In RBG, Ruth Bader Ginsburg noted that the (few) women in her law school classes were not called upon. To be most ethical, professors need to treat students fairly. For example, they should be equally respectful of all students and not target students for particularly harsh or soft treatment. I’ve written before about using explicit methods to call on students randomly, rather than choosing students whom we dislike or students who we know are prepared and will make us look good.
We’ve just scratched the surface. I need someone to question me, competently and compassionately, to help me think more critically about using the Socratic Method.
Handelsman, M. M. (2001). Accurate and effective informed consent. In E. R. Welfel & R. E. Ingersoll (Eds.), The Mental Health Desk Reference (pp. 453-458). New York: Wiley.
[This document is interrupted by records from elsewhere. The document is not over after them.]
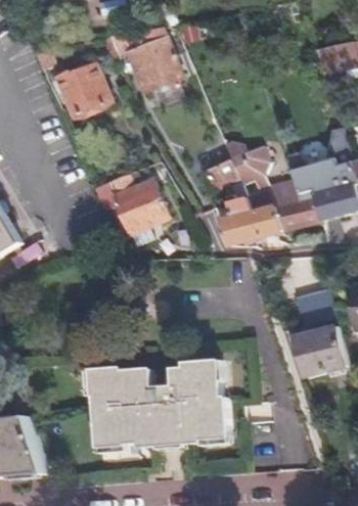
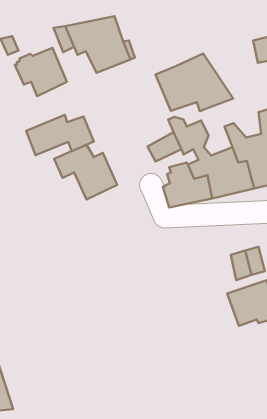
building: none -> [156,53,233,111]
building: none -> [26,115,94,155]
building: [90,365,228,449] -> none

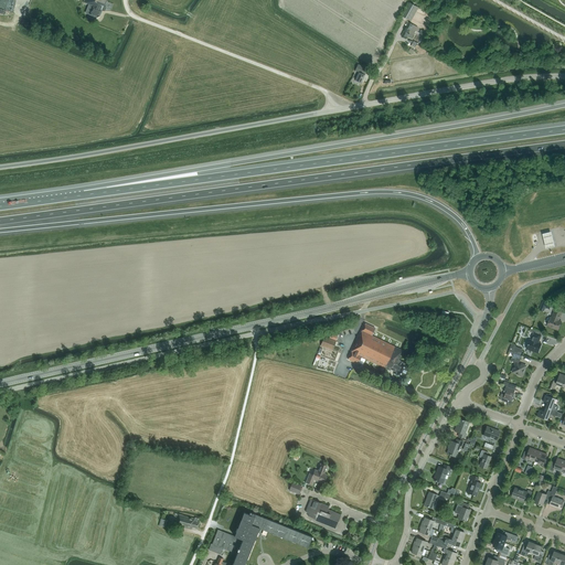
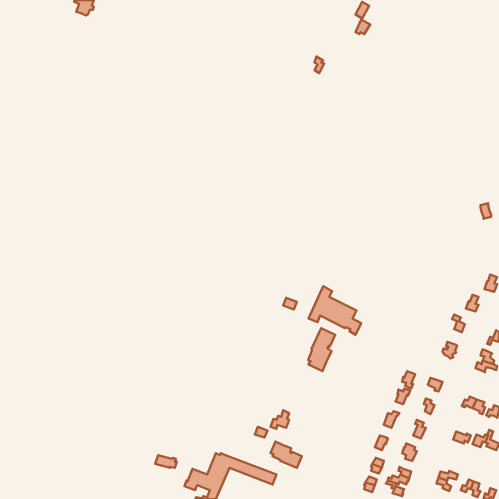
building: none -> [308,328,335,371]

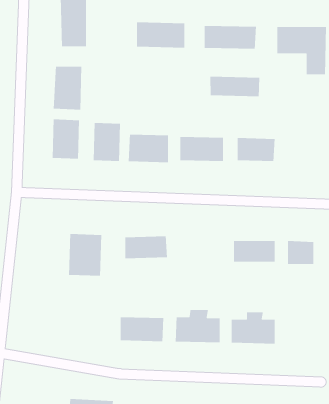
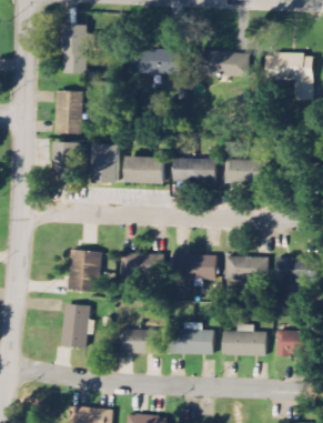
building: [210,76,260,97] -> none
building: none -> [173,253,214,279]
building: none -> [62,303,94,348]
building: none -> [275,330,303,355]

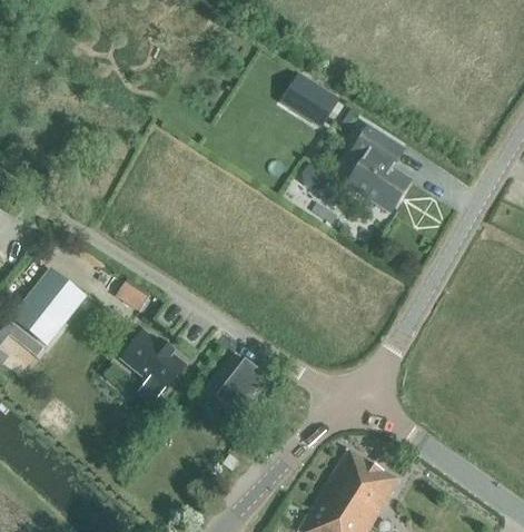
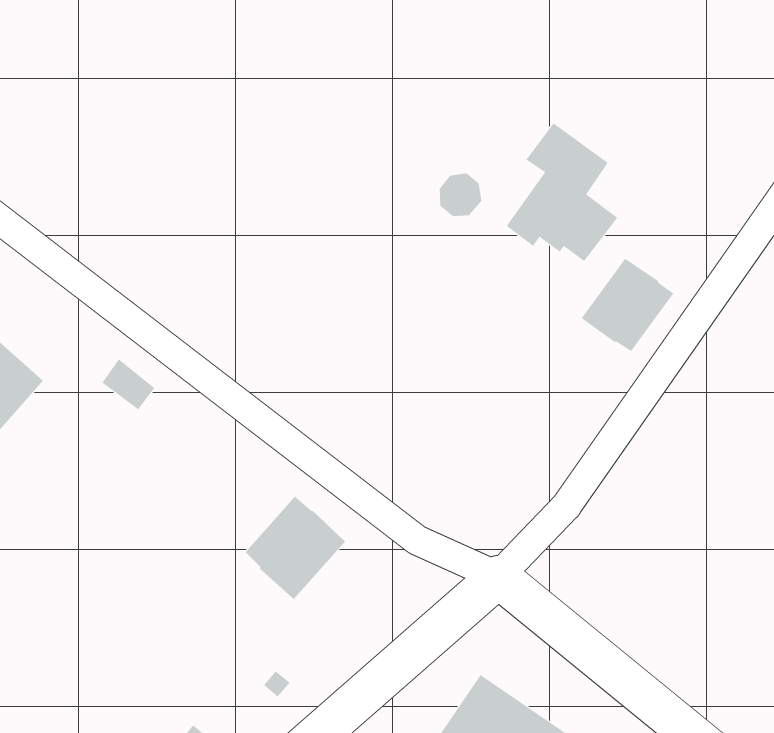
building: [288,76,336,116] -> none
building: none -> [581,258,674,352]
building: [121,332,186,402] -> none

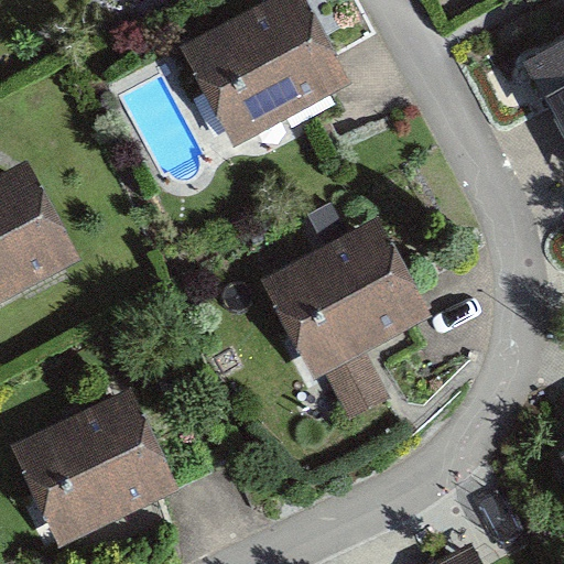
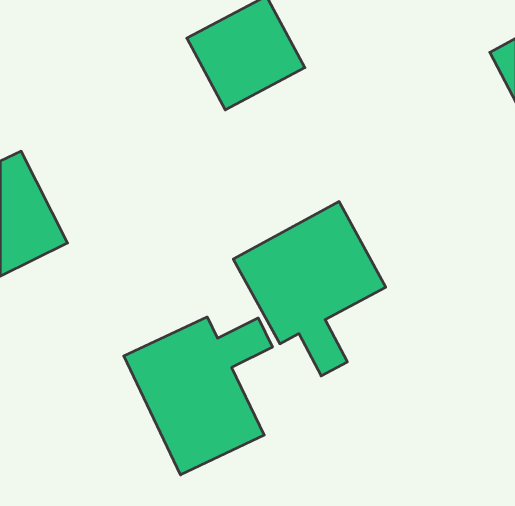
building: none -> [124,317,272,475]
building: [12,393,172,544] -> none

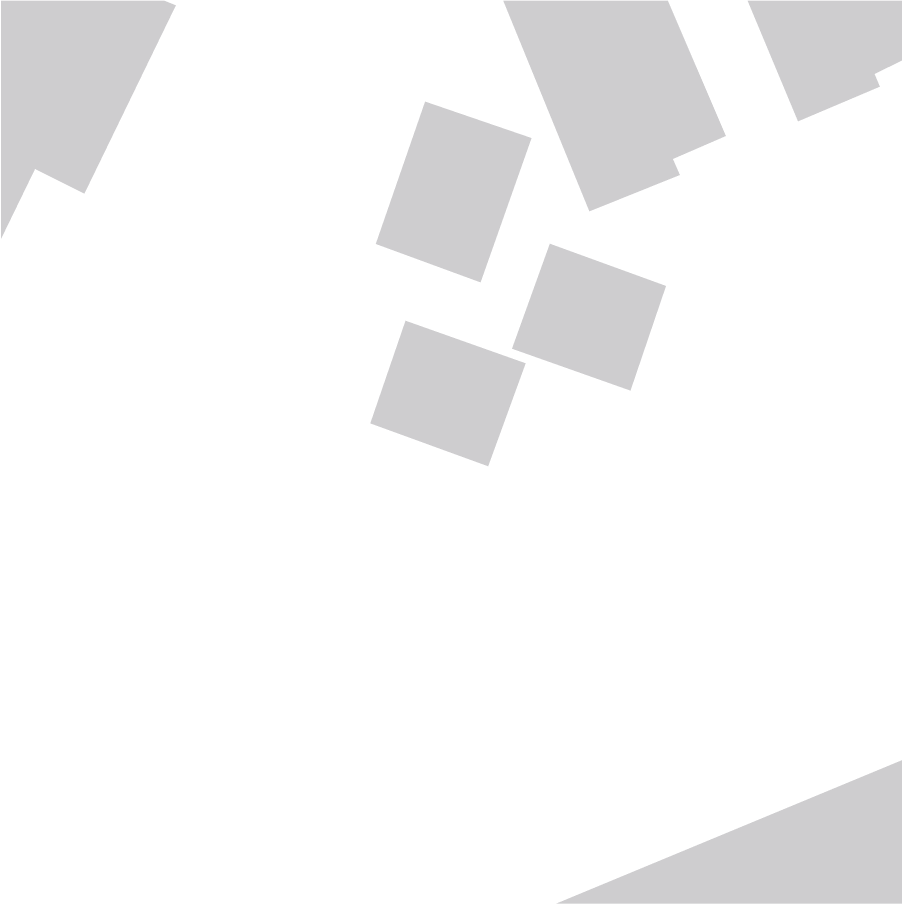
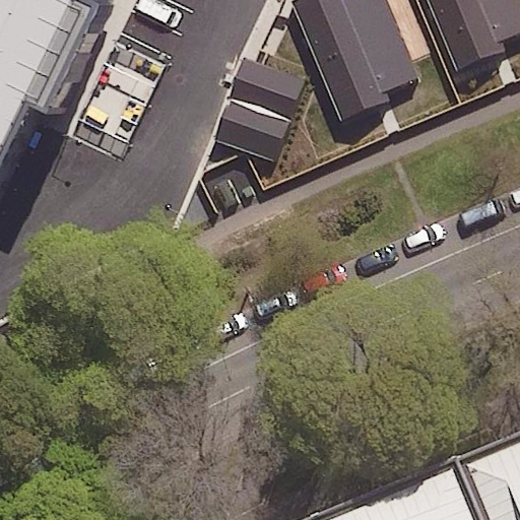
building: [511,243,667,391] -> none
building: [369,320,526,467] -> none

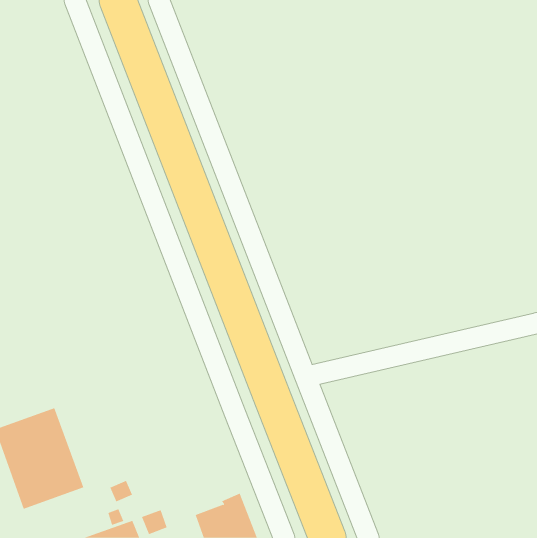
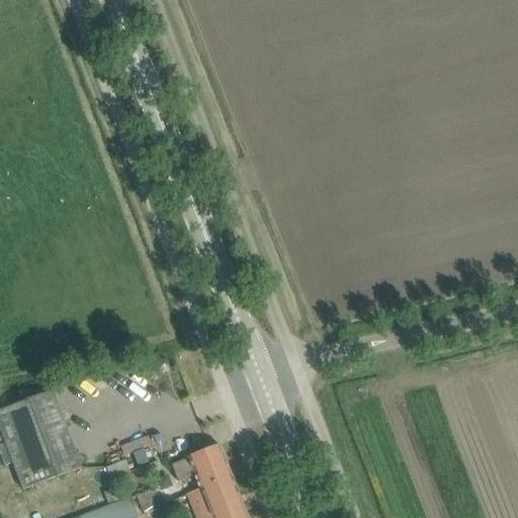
building: none -> [170,446,231,495]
Handelsman, M. M., Rosen, J., & Arguello, A. (1987). Informed consent of students: How much information is enough? Teaching of Psychology, 14, 107-109.
Paul, R., & Elder, L. (1997, April). Socratic Teaching. The Foundation for Critical Thinking. Retrieved from http://www.criticalthinking.org/pages/socratic-teaching/606.
Wesson, M. (1990). Use of the Socratic Method. In M. A. Shea (Ed.). On teaching (Volume 2). Boulder, CO: Faculty Teaching Excellent Program, University of Colorado at Boulder.